Copy task. Retype the whole listing exactly, omitting any picture in it.

====== Data to examine ======

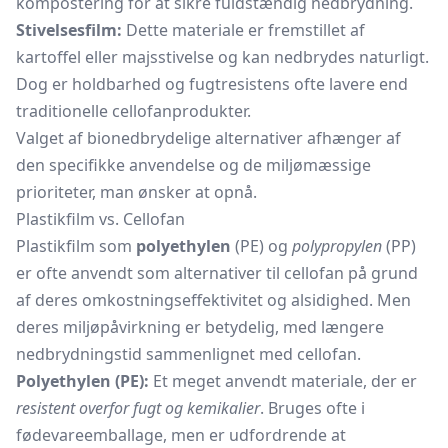
kompostering for at sikre fuldstændig nedbrydning.
Stivelsesfilm:
Dette materiale er fremstillet af
kartoffel eller majsstivelse og kan nedbrydes naturligt.
Dog er holdbarhed og fugtresistens ofte lavere end
traditionelle cellofanprodukter.
Valget af bionedbrydelige alternativer afhænger af
den specifikke anvendelse og de miljømæssige
prioriteter, man ønsker at opnå.
Plastikfilm vs. Cellofan
Plastikfilm som
polyethylen
(PE) og
polypropylen
(PP)
er ofte anvendt som alternativer til cellofan på grund
af deres omkostningseffektivitet og alsidighed. Men
deres miljøpåvirkning er betydelig, med længere
nedbrydningstid sammenlignet med cellofan.
Polyethylen (PE):
Et meget anvendt materiale, der er
resistent overfor fugt og kemikalier
. Bruges ofte i
fødevareemballage, men er udfordrende at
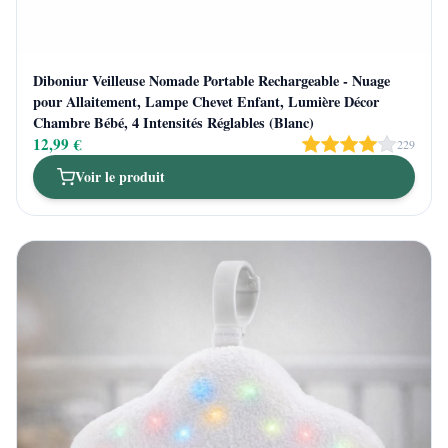
Diboniur Veilleuse Nomade Portable Rechargeable - Nuage
pour Allaitement, Lampe Chevet Enfant, Lumière Décor
Chambre Bébé, 4 Intensités Réglables (Blanc)
12,99 €
229
Voir le produit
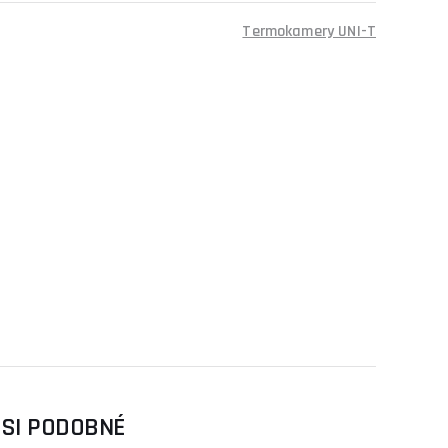
Termokamery UNI-T
 SI PODOBNÉ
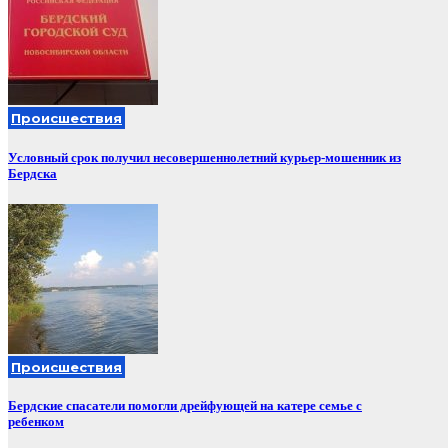
Происшествия
Условный срок получил несовершеннолетний курьер-мошенник из
Бердска
Происшествия
Бердские спасатели помогли дрейфующей на катере семье с
ребенком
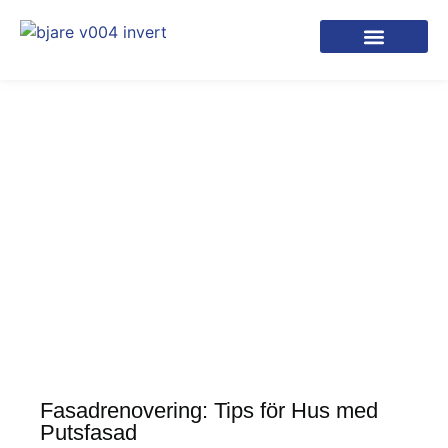
Fasadrenovering: Tips för Hus med
Putsfasad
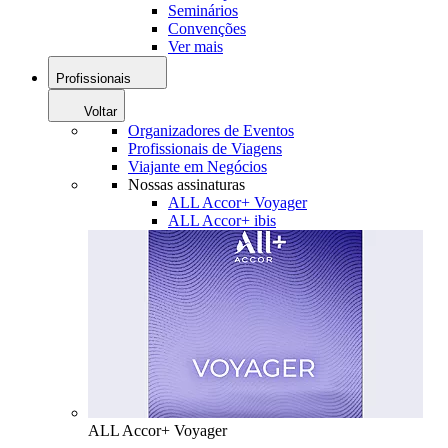
Seminários
Convenções
Ver mais
Profissionais
Voltar
Organizadores de Eventos
Profissionais de Viagens
Viajante em Negócios
Nossas assinaturas
ALL Accor+ Voyager
ALL Accor+ ibis
ALL Accor+ Voyager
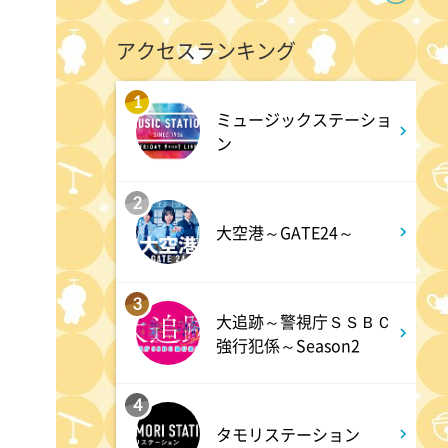
9:55
午前
アクセスランキング
しあわせのたね。
1
ミュージックステーショ
10:00
午前
ン
題名のない音楽会「背筋も凍
2
る!恐怖を感じる音楽会」
大空港～GATE24～
10:30
午前
3
買いドキ!生放送ショッピン
大追跡～警視庁ＳＳＢＣ
グ 期間限定商品を手にする大
強行犯係～Season2
チャンス!お見逃しなく!
4
タモリステーション
11:00
午前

======

* _Response_
kompostering for at sikre fuldstændig nedbrydning.
Stivelsesfilm:
Dette materiale er fremstillet af
kartoffel eller majsstivelse og kan nedbrydes naturligt.
Dog er holdbarhed og fugtresistens ofte lavere end
traditionelle cellofanprodukter.
Valget af bionedbrydelige alternativer afhænger af
den specifikke anvendelse og de miljømæssige
prioriteter, man ønsker at opnå.
Plastikfilm vs. Cellofan
Plastikfilm som
polyethylen
(PE) og
polypropylen
(PP)
er ofte anvendt som alternativer til cellofan på grund
af deres omkostningseffektivitet og alsidighed. Men
deres miljøpåvirkning er betydelig, med længere
nedbrydningstid sammenlignet med cellofan.
Polyethylen (PE):
Et meget anvendt materiale, der er
resistent overfor fugt og kemikalier
. Bruges ofte i
fødevareemballage, men er udfordrende at
Diboniur Veilleuse Nomade Portable Rechargeable - Nuage
pour Allaitement, Lampe Chevet Enfant, Lumière Décor
Chambre Bébé, 4 Intensités Réglables (Blanc)
12,99 €
229
Voir le produit
Termokamery UNI-T
 SI PODOBNÉ
Происшествия
Условный срок получил несовершеннолетний курьер-мошенник из
Бердска
Происшествия
Бердские спасатели помогли дрейфующей на катере семье с
ребенком
Fasadrenovering: Tips för Hus med
Putsfasad
Seminários
Convenções
Ver mais
Profissionais
Voltar
Organizadores de Eventos
Profissionais de Viagens
Viajante em Negócios
Nossas assinaturas
ALL Accor+ Voyager
ALL Accor+ ibis
ALL Accor+ Voyager
9:55
午前
アクセスランキング
しあわせのたね。
1
ミュージックステーショ
10:00
午前
ン
題名のない音楽会「背筋も凍
2
る!恐怖を感じる音楽会」
大空港～GATE24～
10:30
午前
3
買いドキ!生放送ショッピン
大追跡～警視庁ＳＳＢＣ
グ 期間限定商品を手にする大
強行犯係～Season2
チャンス!お見逃しなく!
4
タモリステーション
11:00
午前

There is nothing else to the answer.